For years, telecommunications companies have grappled with the meaning of FRAND. These are the Fair, Reasonable And Non-Discriminatory terms on which a patentee commits to grant a licence in return for involvement in a standard-setting process.

Earlier this year, Justice Birss delivered a landmark decision in the Patents Court of England and Wales, effectively setting the terms of what would be become a worldwide FRAND licence between Unwired Planet (the claimant) and Huawei (the defendant). Unwired Planet had previously acquired a number of patents from Ericsson, who had entered into a FRAND obligation as part of their involvement in the setting of the Long Term Evolution and other standards.
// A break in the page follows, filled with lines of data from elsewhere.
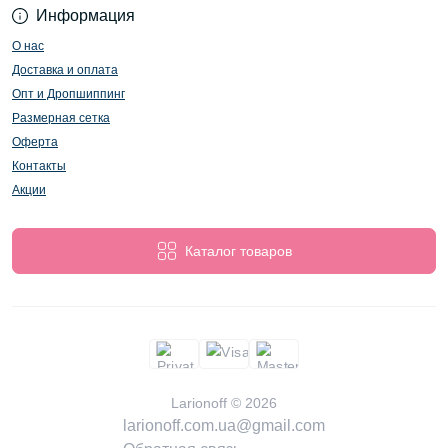
Информация
О нас
Доставка и оплата
Опт и Дропшиппинг
Размерная сетка
Оферта
Контакты
Акции
Каталог товаров
Larionoff © 2026
larionoff.com.ua@gmail.com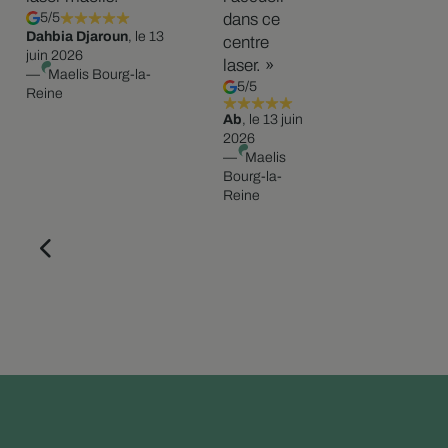
5/5
dans ce
Dahbia Djaroun
, le 13
centre
juin 2026
laser. »
—
Maelis Bourg-la-
5/5
Reine
Ab
, le 13 juin
2026
—
Maelis
Bourg-la-
Reine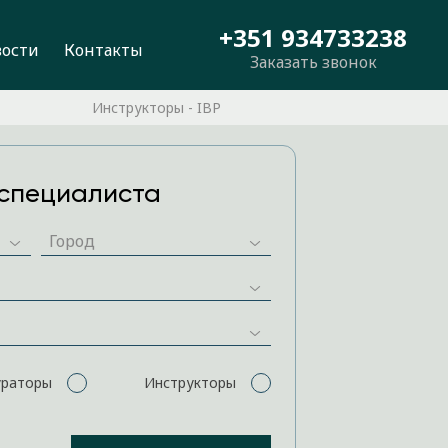
+351 934733238
вости
Контакты
Заказать звонок
Инструкторы - IBP
специалиста
ураторы
Инструкторы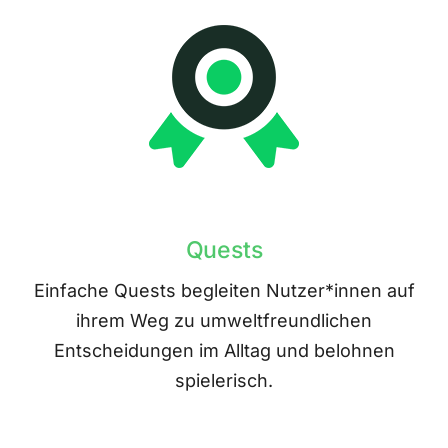
Quests
Einfache Quests begleiten Nutzer*innen auf
ihrem Weg zu umweltfreundlichen
Entscheidungen im Alltag und belohnen
spielerisch.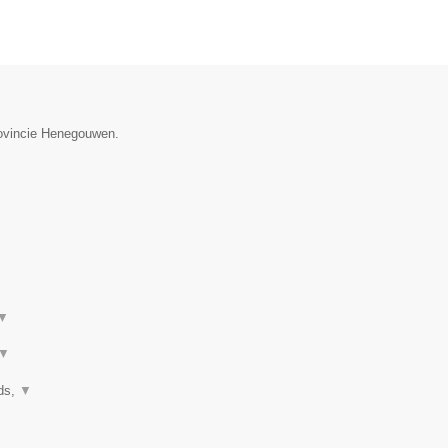
provincie Henegouwen.
▼
▼
nds,
▼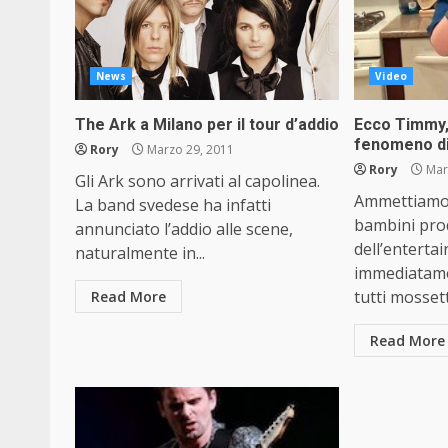
News
Video
The Ark a Milano per il tour d’addio
Ecco Timmy, 
fenomeno d
Rory
Marzo 29, 2011
Rory
Mar
Gli Ark sono arrivati al capolinea.
Ammettiamol
La band svedese ha infatti
bambini pro
annunciato l’addio alle scene,
dell’entert
naturalmente in...
immediatamen
tutti mossett
Read More
Read More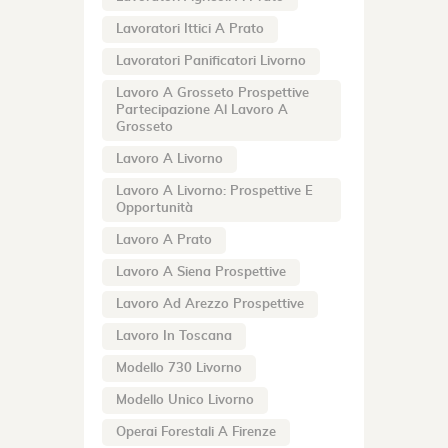
Lavoratori Ittici A Prato
Lavoratori Panificatori Livorno
Lavoro A Grosseto Prospettive
Partecipazione Al Lavoro A
Grosseto
Lavoro A Livorno
Lavoro A Livorno: Prospettive E
Opportunità
Lavoro A Prato
Lavoro A Siena Prospettive
Lavoro Ad Arezzo Prospettive
Lavoro In Toscana
Modello 730 Livorno
Modello Unico Livorno
Operai Forestali A Firenze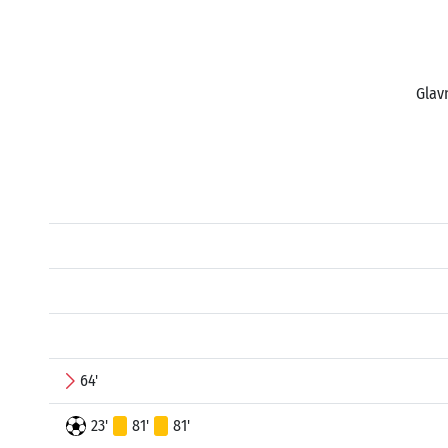
Glav
64'
23'
81'
81'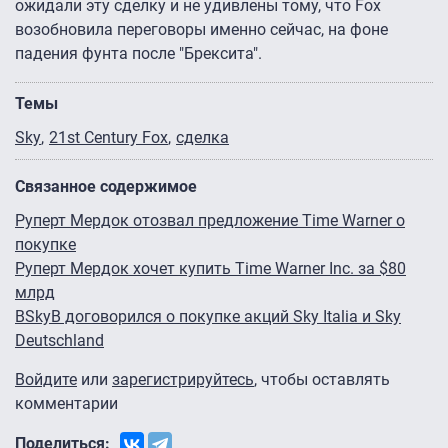
ожидали эту сделку и не удивлены тому, что Fox
возобновила переговоры именно сейчас, на фоне
падения фунта после "Брексита".
Темы
Sky
21st Century Fox
сделка
Связанное содержимое
Руперт Мердок отозвал предложение Time Warner о
покупке
Руперт Мердок хочет купить Time Warner Inc. за $80
млрд
BSkyB договорился о покупке акций Sky Italia и Sky
Deutschland
Войдите
или
зарегистрируйтесь
, чтобы оставлять
комментарии
Поделиться: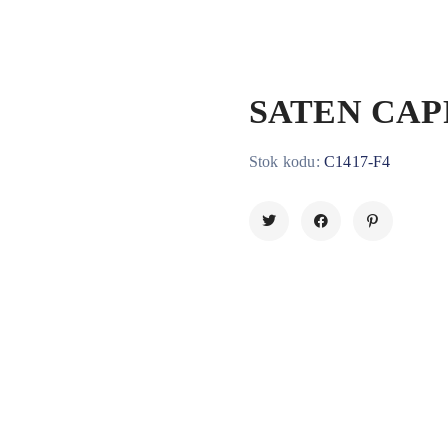
SATEN CAP
Stok kodu:
C1417-F4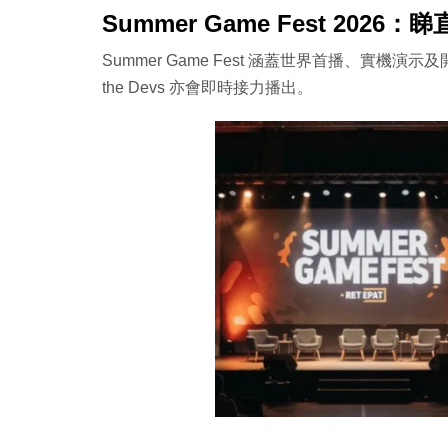
Summer Game Fest 2026
Summer Game Fest 涵蓋世界首播、實機演
the Devs 亦會即時接力播出。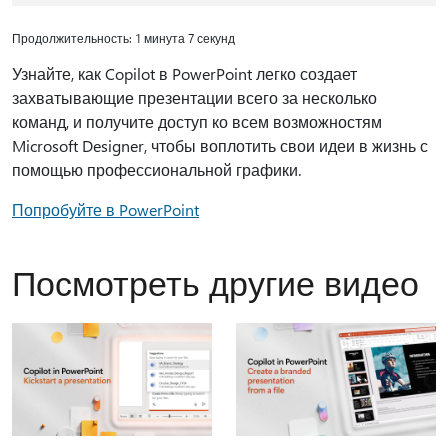
Продолжительность: 1 минута 7 секунд
Узнайте, как Copilot в PowerPoint легко создает
захватывающие презентации всего за несколько
команд, и получите доступ ко всем возможностям
Microsoft Designer, чтобы воплотить свои идеи в жизнь с
помощью профессиональной графики.
Попробуйте в PowerPoint
Посмотреть другие видео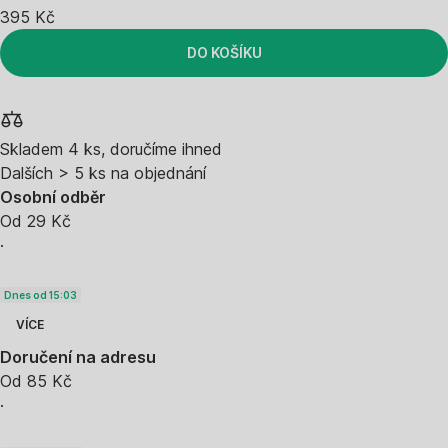
395 Kč
DO KOŠÍKU
Skladem 4 ks, doručíme ihned
Dalších > 5 ks na objednání
Osobní odběr
Od 29 Kč
·
Dnes od 15:03
VÍCE
Doručení na adresu
Od 85 Kč
·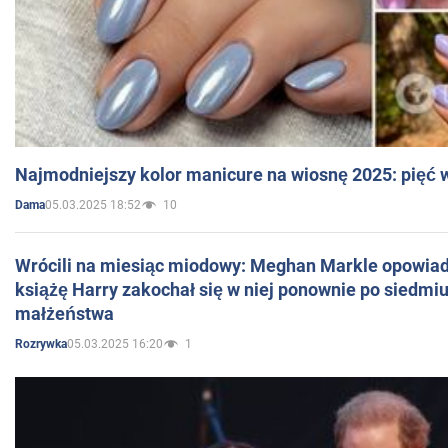
Najmodniejszy kolor manicure na wiosnę 2025: pięć
05.03.2025 18:52
10
Dama
Wrócili na miesiąc miodowy: Meghan Markle opowiada
książę Harry zakochał się w niej ponownie po siedmiu
małżeństwa
05.03.2025 16:20
1
Rozrywka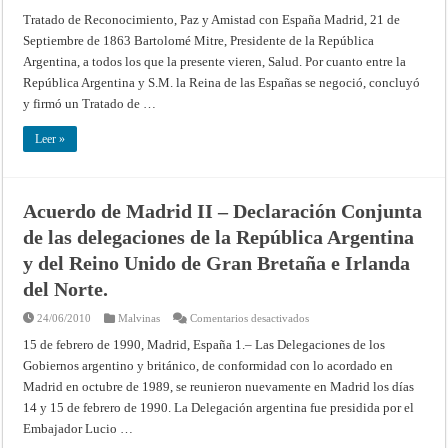
Tratado
de
Tratado de Reconocimiento, Paz y Amistad con España Madrid, 21 de
Reconocimiento
Septiembre de 1863 Bartolomé Mitre, Presidente de la República
Paz
y
Argentina, a todos los que la presente vieren, Salud. Por cuanto entre la
Amistad
celebrado
República Argentina y S.M. la Reina de las Españas se negoció, concluyó
entre
la
y firmó un Tratado de …
Confederación
Argentina
y
Leer »
España
en
Madrid
el
21/9/1863
Acuerdo de Madrid II – Declaración Conjunta
de las delegaciones de la República Argentina
y del Reino Unido de Gran Bretaña e Irlanda
del Norte.
en
24/06/2010
Malvinas
Comentarios desactivados
Acuerdo
de
15 de febrero de 1990, Madrid, España 1.– Las Delegaciones de los
Madrid
Gobiernos argentino y británico, de conformidad con lo acordado en
II
–
Madrid en octubre de 1989, se reunieron nuevamente en Madrid los días
Declaración
Conjunta
14 y 15 de febrero de 1990. La Delegación argentina fue presidida por el
de
las
Embajador Lucio …
delegaciones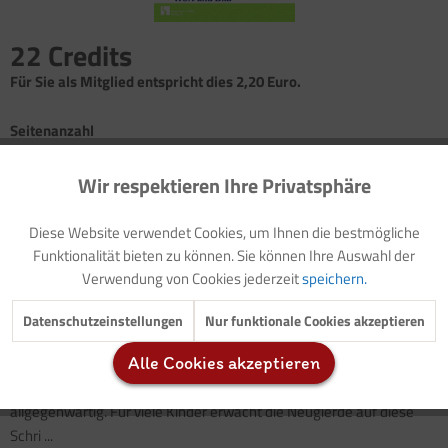
22 Credits
Für Sie als Mitglied entspricht dies 2,20 Euro.
Seitenanzahl
3
Wir respektieren Ihre Privatsphäre
Aktiv
Funktionale
Vorwort: Thematische Einführung (mit Dimensionen)
Diese Website verwendet Cookies, um Ihnen die bestmögliche
Vorlage: Elternbrief (mit Modellzielen)
Inaktiv
Marketing
Funktionalität bieten zu können. Sie können Ihre Auswahl der
Wort-Bild-Geschichte: Wandertag
Verwendung von Cookies jederzeit
speichern.
Elternaktivität
Sprachspiel: Quatschsätze
(mit Audiodatei)
Inaktiv
Tracking
Datenschutzeinstellungen
Nur funktionale Cookies akzeptieren
In der heutigen Gesellschaft ist das Medium Schrift ein wichtiges
Alle Cookies akzeptieren
Inaktiv
Service
Kommunikationsmittel. Bereits in frühester Kindheit ist Schrift
allgegenwärtig. Für viele Kinder erwacht die Neugierde auf diese
Schri ...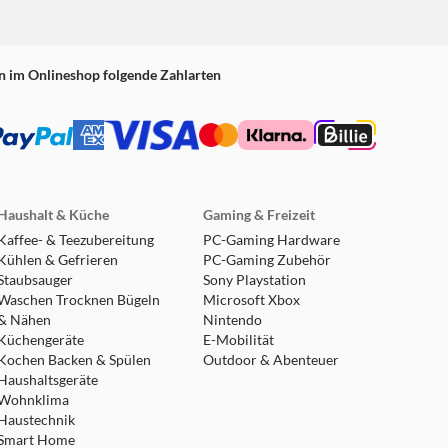
n im Onlineshop folgende Zahlarten
Haushalt & Küche
Gaming & Freizeit
Kaffee- & Teezubereitung
PC-Gaming Hardware
Kühlen & Gefrieren
PC-Gaming Zubehör
Staubsauger
Sony Playstation
Waschen Trocknen Bügeln
Microsoft Xbox
& Nähen
Nintendo
Küchengeräte
E-Mobilität
Kochen Backen & Spülen
Outdoor & Abenteuer
Haushaltsgeräte
Wohnklima
Haustechnik
Smart Home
The decision is too long and complicated to summarize in a short article (Birss himself could only reduce his summary to 13 separate conclusions on the law, and 21 on the facts!). For those involved in the licensing of standard-essential patents, however, it is essential reading. Some of the conclusions are set out below:

  • There is only one set of FRAND terms in a given set of circumstances.
  • An implementer who refuses to take a licence on terms which are found to be FRAND can be subject to a final injunction.
  • FRAND also characterizes the process by which a licence is negotiated; both licensee and licensor must negotiate in a FRAND manner.
  • On the facts of this case, a licence for Unwired Planet's global portfolio was FRAND. Huawei's insistence on a licence covering only the UK was not FRAND, as reasonable parties negotiating a licence for LTE and other telecommunications standards would do so on a worldwide basis.
  • FRAND does not require "hard-edged" non-discrimination such that a licensee can demand similar terms as had previously been given to a different but similarly situated licensee.